WHAT TO DO: Your job is to retype the records exactly while dropping every picture.

(Modification records)
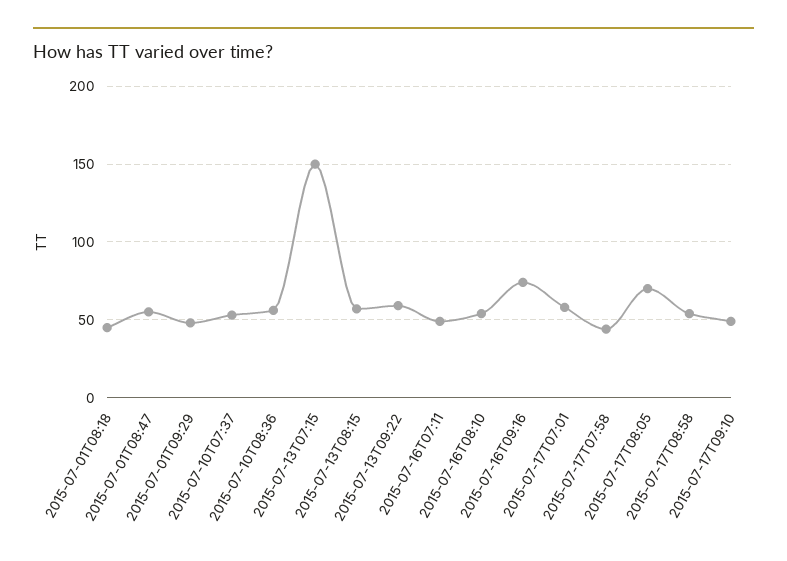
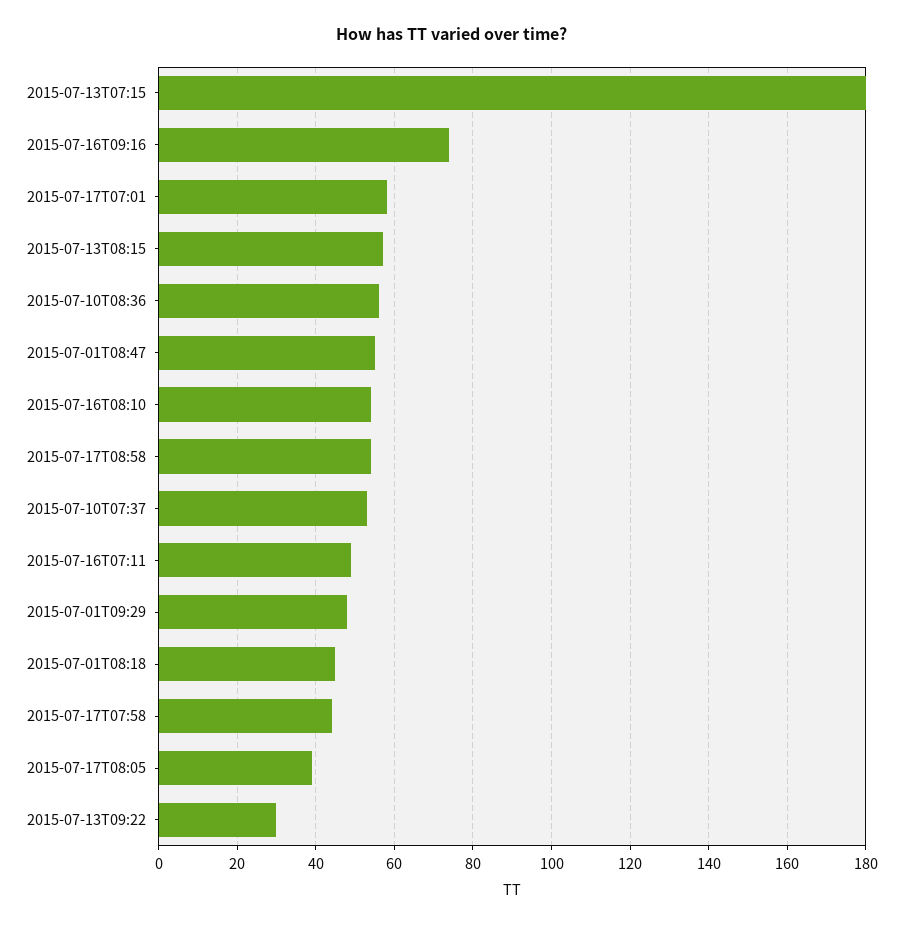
  {
    "2015-07-01T08:18": 45,
    "2015-07-01T08:47": 55,
    "2015-07-01T09:29": 50,
    "2015-07-10T07:37": 55,
    "2015-07-10T08:36": 55,
-   "2015-07-13T07:15": 150,
+   "2015-07-13T07:15": 180,
    "2015-07-13T08:15": 55,
-   "2015-07-13T09:22": 60,
+   "2015-07-13T09:22": 30,
    "2015-07-16T07:11": 50,
    "2015-07-16T08:10": 55,
    "2015-07-16T09:16": 75,
    "2015-07-17T07:01": 60,
    "2015-07-17T07:58": 45,
-   "2015-07-17T08:05": 70,
+   "2015-07-17T08:05": 40,
-   "2015-07-17T08:58": 55,
+   "2015-07-17T08:58": 55
-   "2015-07-17T09:10": 50
  }

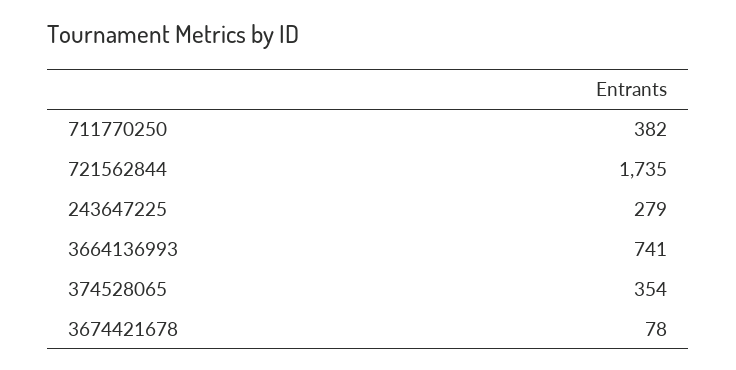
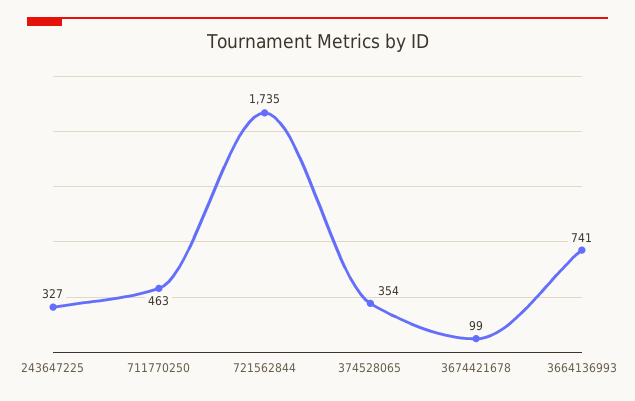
  {
-   "711770250": 382,
+   "711770250": 463,
    "721562844": 1735,
-   "243647225": 279,
+   "243647225": 327,
    "3664136993": 741,
    "374528065": 354,
-   "3674421678": 78
+   "3674421678": 99
  }

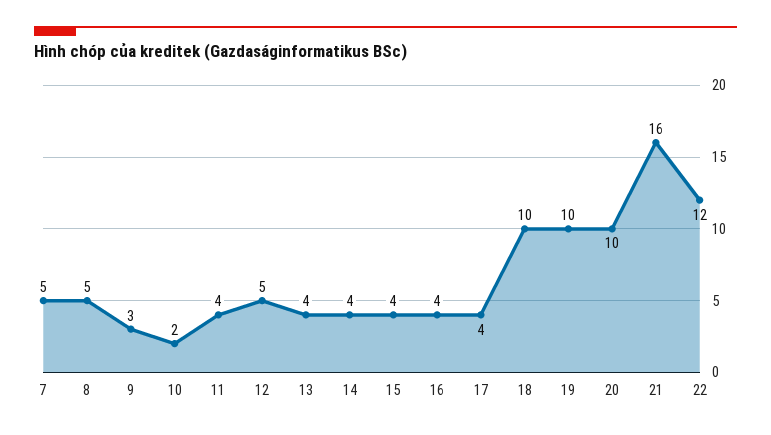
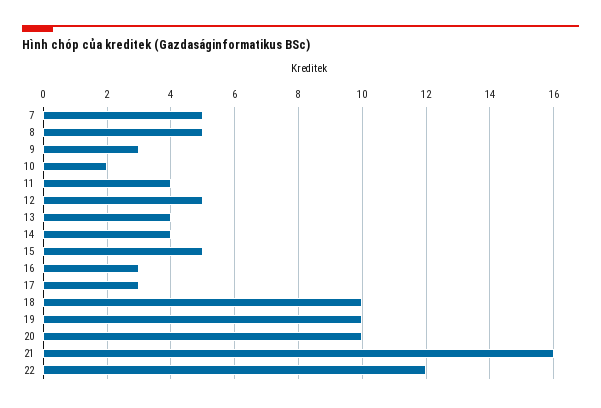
  {
    "7": 5,
    "8": 5,
    "9": 3,
    "10": 2,
    "11": 4,
    "12": 5,
    "13": 4,
    "14": 4,
-   "15": 4,
+   "15": 5,
-   "16": 4,
+   "16": 3,
-   "17": 4,
+   "17": 3,
    "18": 10,
    "19": 10,
    "20": 10,
    "21": 16,
    "22": 12
  }

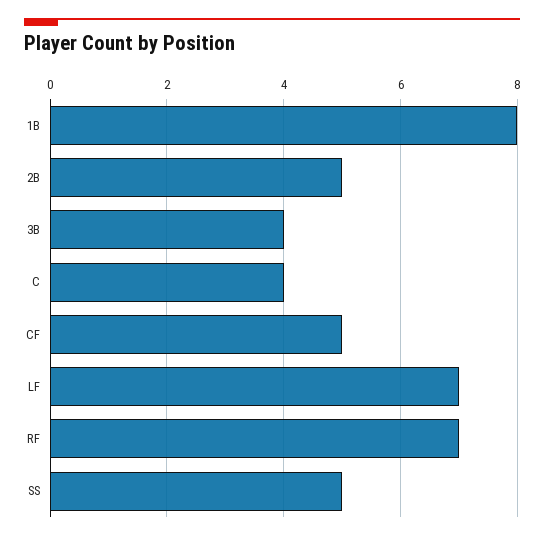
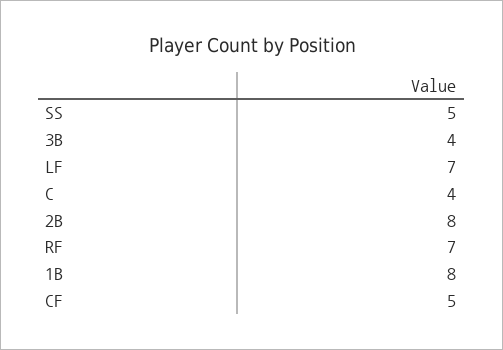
  {
    "1B": 8,
-   "2B": 5,
+   "2B": 8,
    "3B": 4,
    "C": 4,
    "CF": 5,
    "LF": 7,
    "RF": 7,
    "SS": 5
  }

SOLVED PROBLEM:
  {
    "2015-07-01T08:18": 45,
    "2015-07-01T08:47": 55,
    "2015-07-01T09:29": 50,
    "2015-07-10T07:37": 55,
    "2015-07-10T08:36": 55,
-   "2015-07-13T07:15": 150,
+   "2015-07-13T07:15": 180,
    "2015-07-13T08:15": 55,
-   "2015-07-13T09:22": 60,
+   "2015-07-13T09:22": 30,
    "2015-07-16T07:11": 50,
    "2015-07-16T08:10": 55,
    "2015-07-16T09:16": 75,
    "2015-07-17T07:01": 60,
    "2015-07-17T07:58": 45,
-   "2015-07-17T08:05": 70,
+   "2015-07-17T08:05": 40,
-   "2015-07-17T08:58": 55,
+   "2015-07-17T08:58": 55
-   "2015-07-17T09:10": 50
  }

  {
-   "711770250": 382,
+   "711770250": 463,
    "721562844": 1735,
-   "243647225": 279,
+   "243647225": 327,
    "3664136993": 741,
    "374528065": 354,
-   "3674421678": 78
+   "3674421678": 99
  }

  {
    "7": 5,
    "8": 5,
    "9": 3,
    "10": 2,
    "11": 4,
    "12": 5,
    "13": 4,
    "14": 4,
-   "15": 4,
+   "15": 5,
-   "16": 4,
+   "16": 3,
-   "17": 4,
+   "17": 3,
    "18": 10,
    "19": 10,
    "20": 10,
    "21": 16,
    "22": 12
  }

  {
    "1B": 8,
-   "2B": 5,
+   "2B": 8,
    "3B": 4,
    "C": 4,
    "CF": 5,
    "LF": 7,
    "RF": 7,
    "SS": 5
  }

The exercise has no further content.